Where the Crawdads Sing (2018): Delia Owens

★★★★

Way out on the marshes, where the water meets the sky, a young girl grows to womanhood alone. Kya Clark has grown used to people abandoning her: first her mother left, then her beloved brother Jodie, and finally her abusive, drunken father failed to come home. It seems safer to place her trust in nature, which lives by simple rules without the duplicity of mankind. The family’s ramshackle home lies only a few miles from the little town of Barkley Cove on the North Carolina coast, but Kya might as well inhabit another world.
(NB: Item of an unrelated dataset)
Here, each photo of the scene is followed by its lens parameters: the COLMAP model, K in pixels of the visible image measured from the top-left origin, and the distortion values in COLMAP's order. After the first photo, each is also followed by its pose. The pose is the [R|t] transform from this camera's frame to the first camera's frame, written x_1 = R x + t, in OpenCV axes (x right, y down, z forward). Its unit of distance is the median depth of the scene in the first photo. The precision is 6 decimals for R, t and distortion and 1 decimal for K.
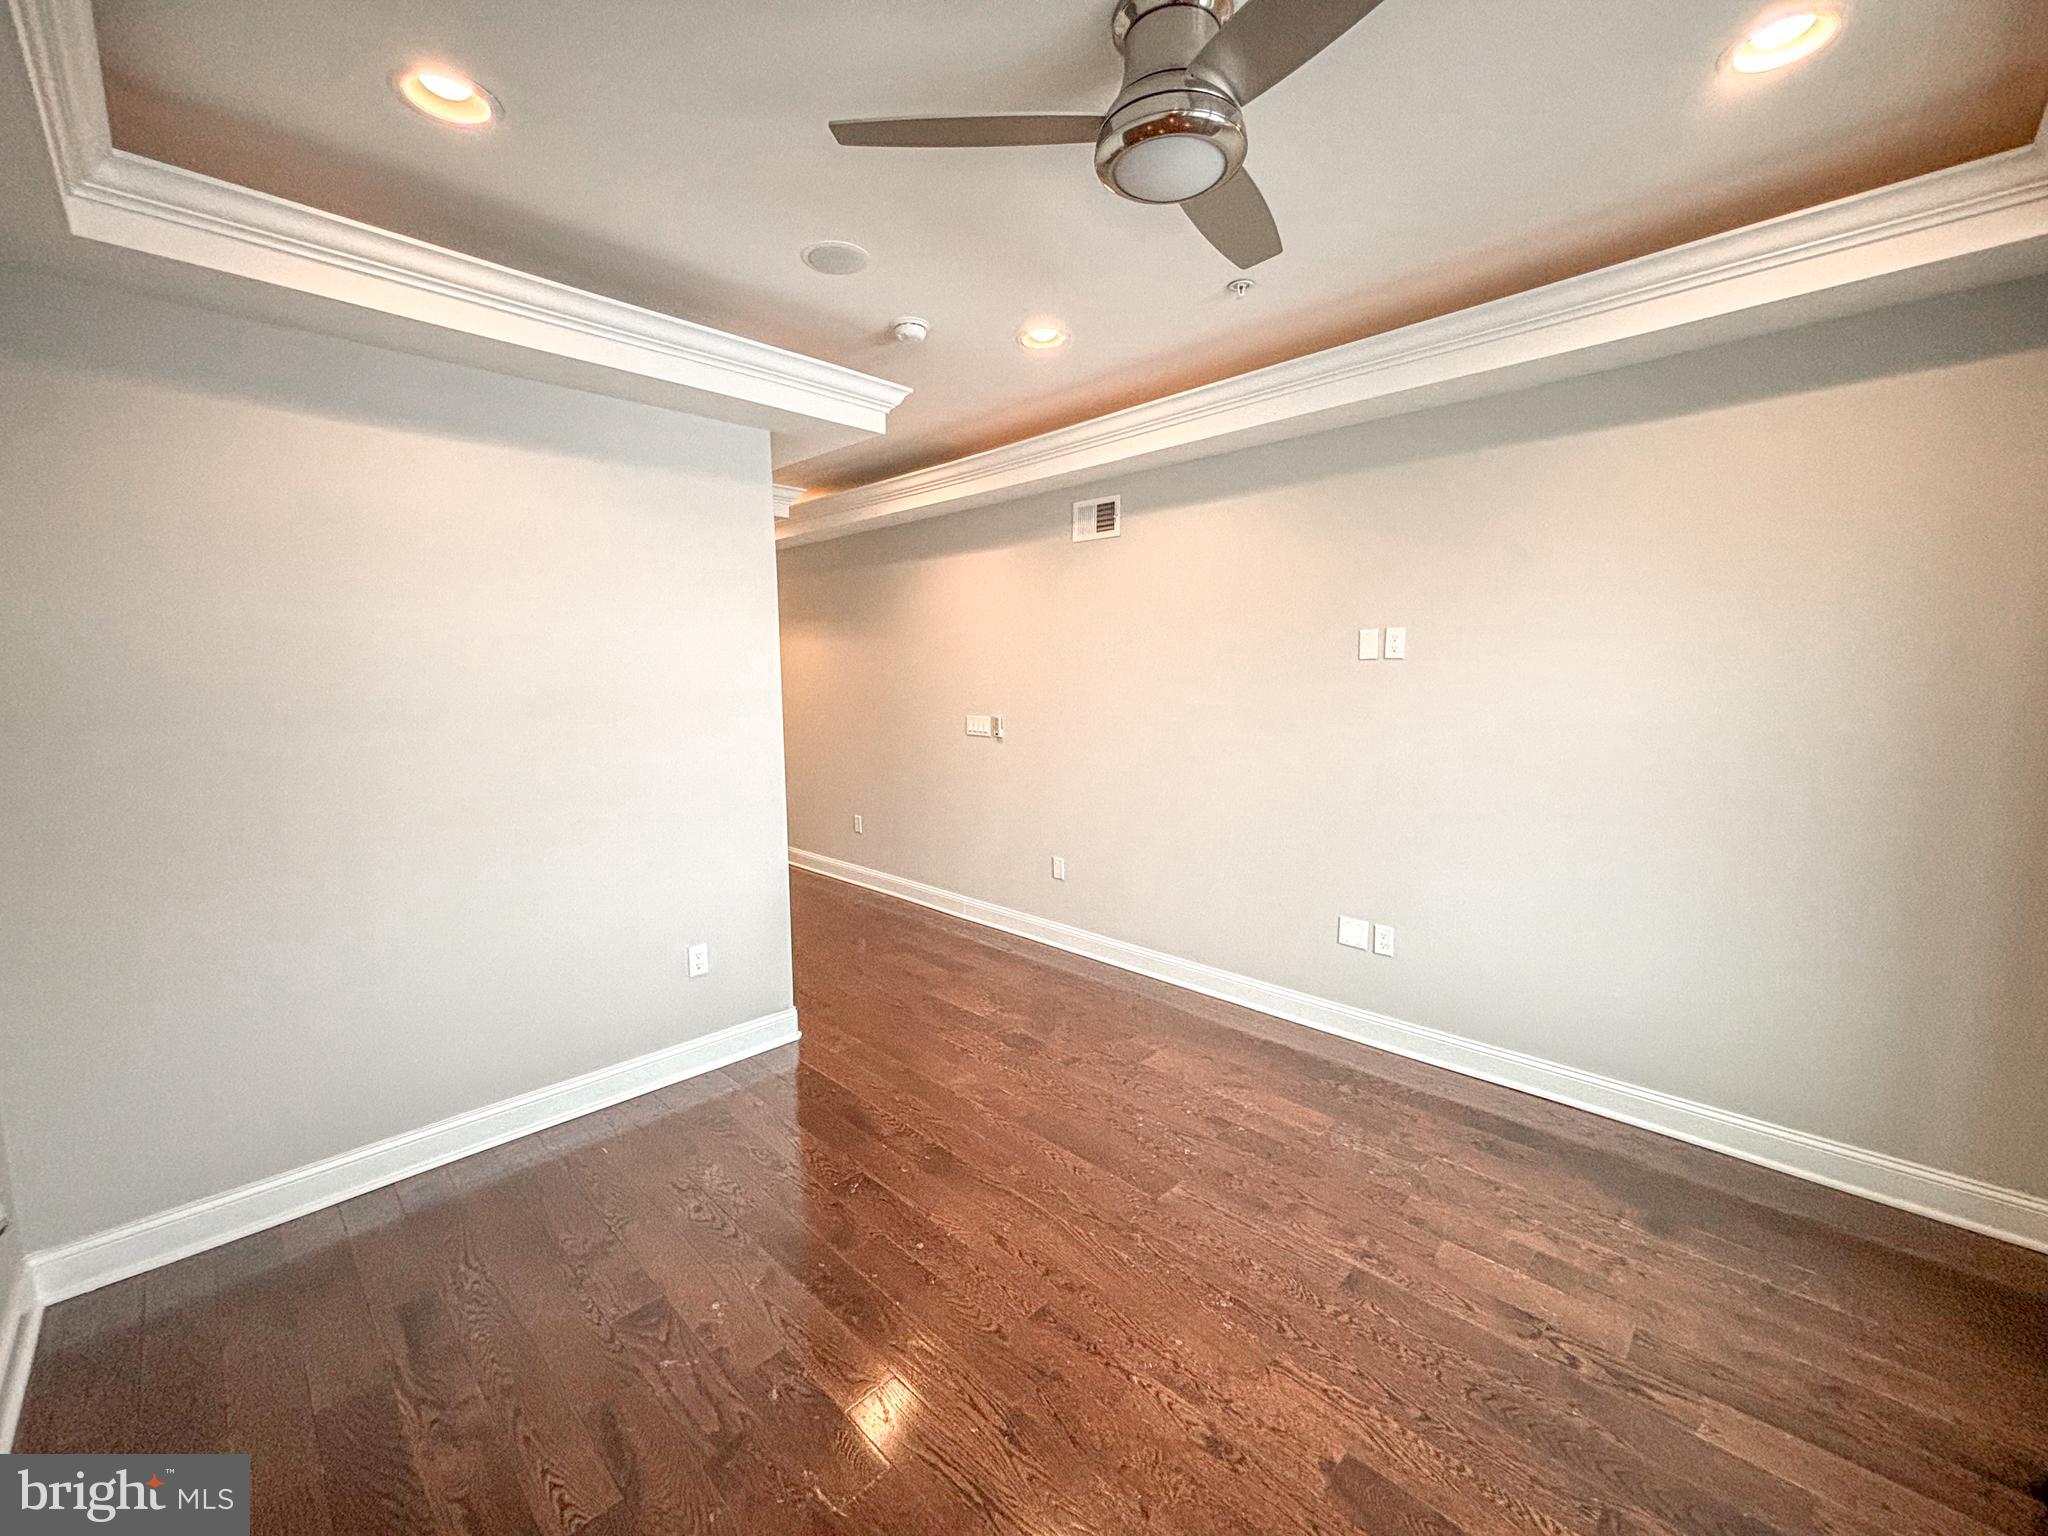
lens RADIAL K [[830.8, 0, 1028.7], [0, 830.8, 761.4], [0, 0, 1]] dist [0.000178, 0.005923]
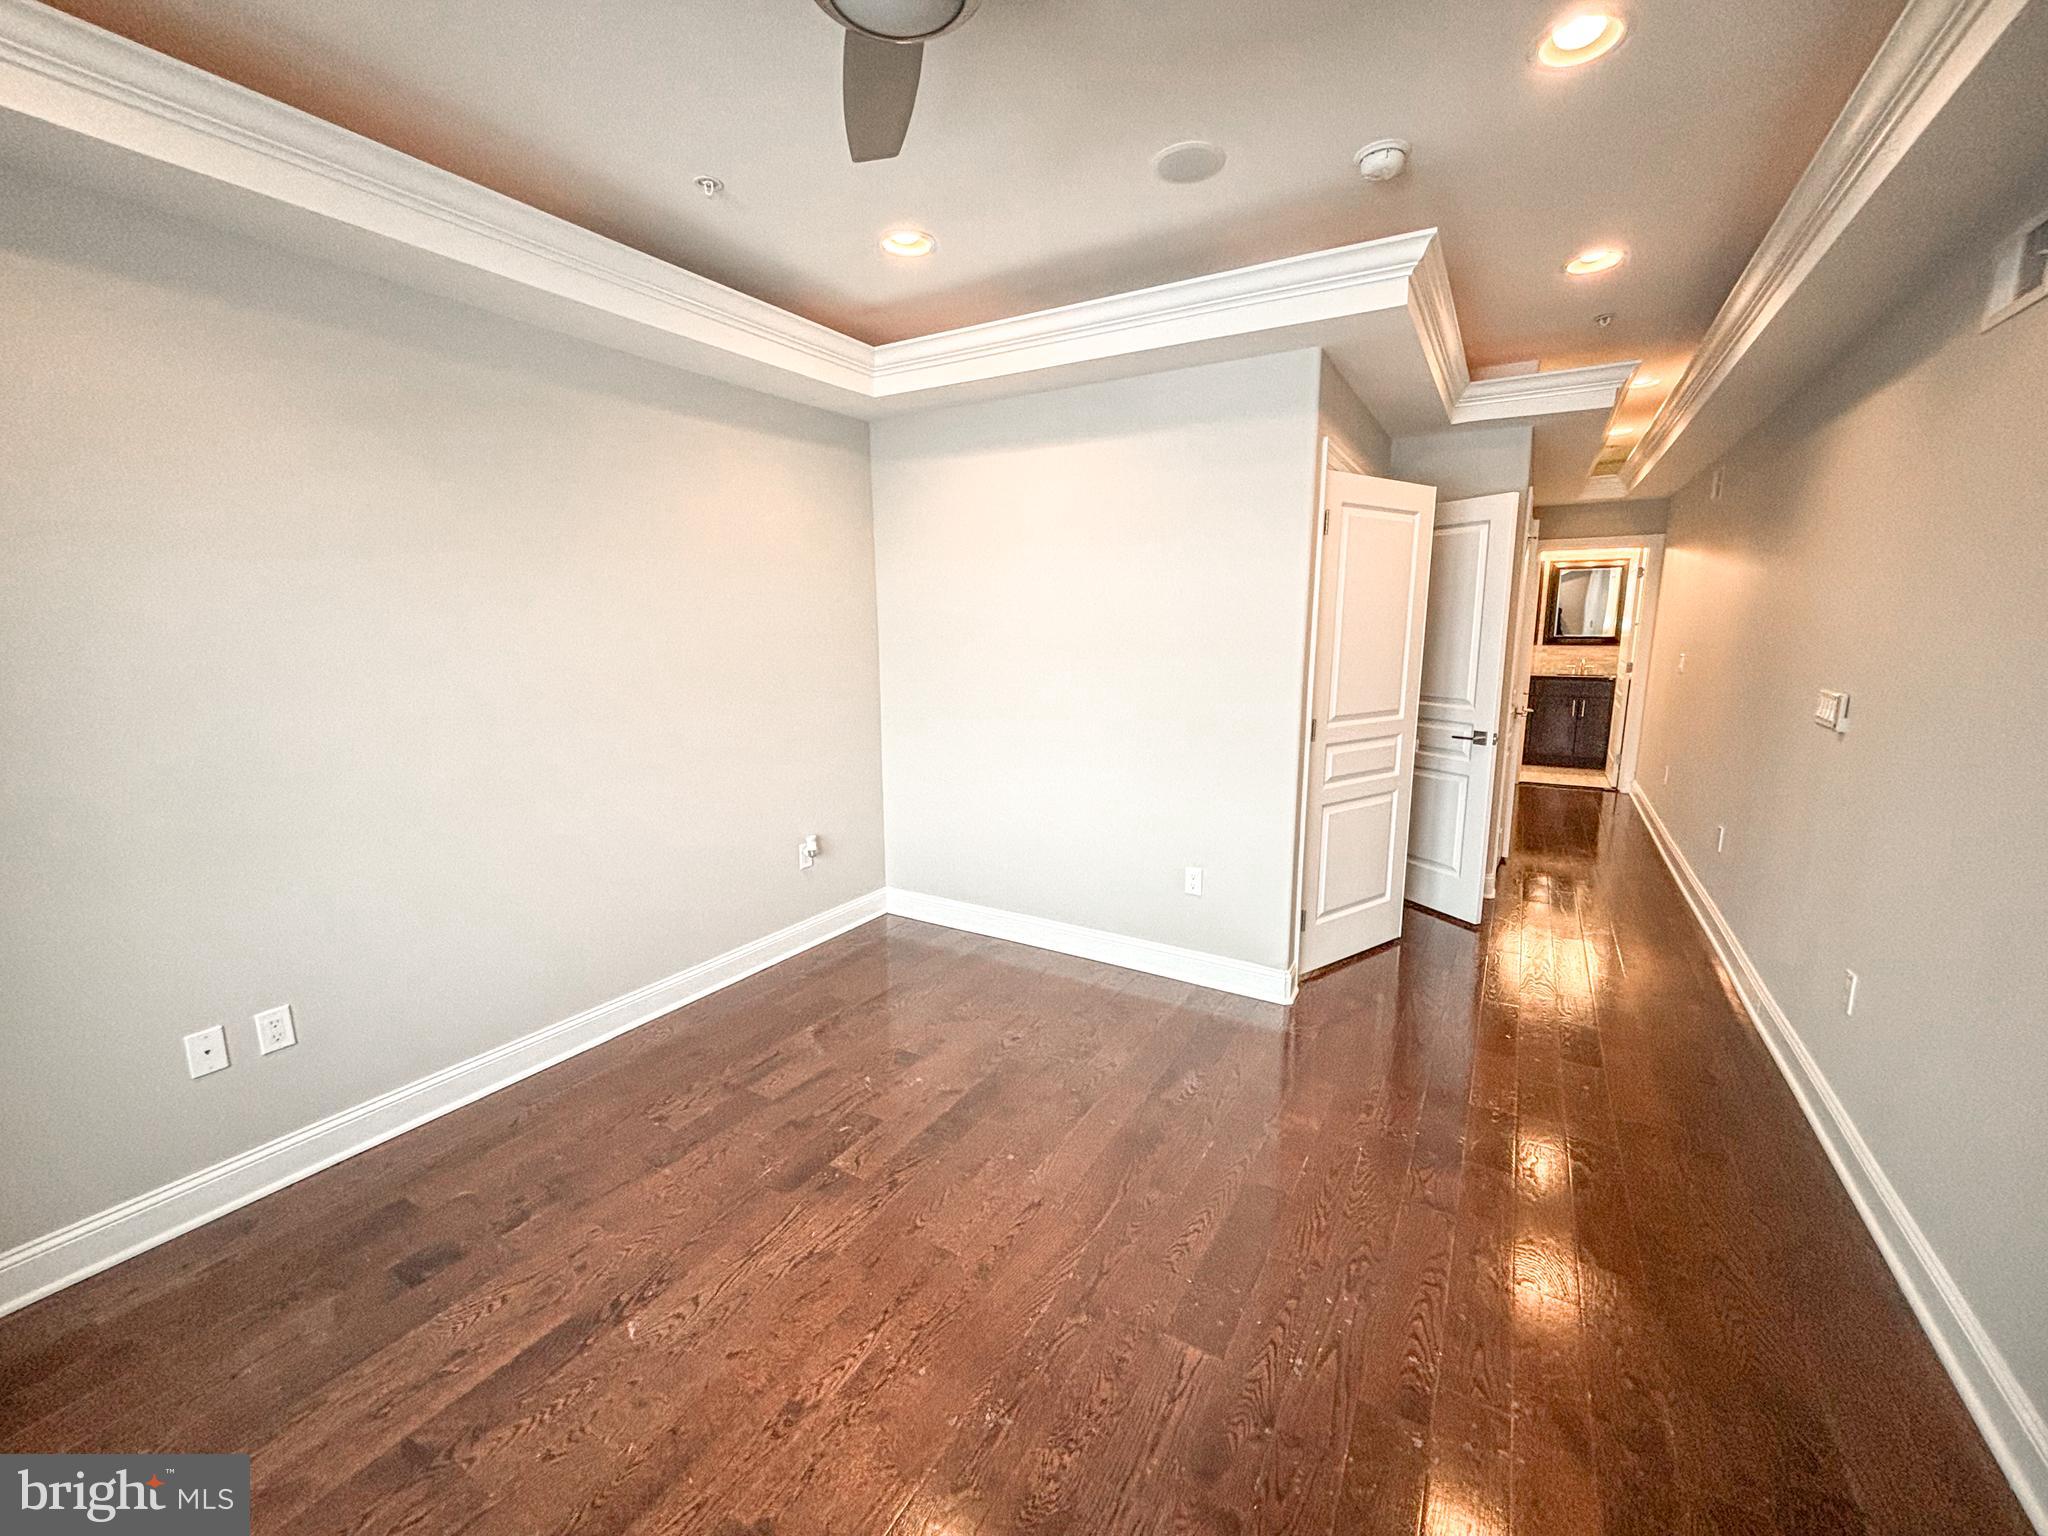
lens RADIAL K [[830.8, 0, 1028.7], [0, 830.8, 761.4], [0, 0, 1]] dist [0.000178, 0.005923]
pose [[0.240790, 0.178981, -0.953932, 0.964705], [-0.100192, 0.982183, 0.158991, -0.117368], [0.965392, 0.057293, 0.254433, 0.846002]]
Everyone in town knows that the marsh-dwellers are outcasts, law-breakers and thieves. When the body of popular local boy Chase Andrews is found broken and battered beneath the old fire tower just outside town in August 1969, people are quick to seek a scapegoat. And who better than the half-wild Marsh Girl? Delia Owen’s haunting novel was this month’s Book Club pick and my favourite so far (a relief, since I suggested it). It’s a paean to nature in all its rich variety, written in poetic cadences infused with Southern rhythms, and with a heroine who shatters all the stereotypes of the ‘outcast’. It’s the perfect novel for a time when, confined to homes and gardens, we finally have time to savour the natural world around us.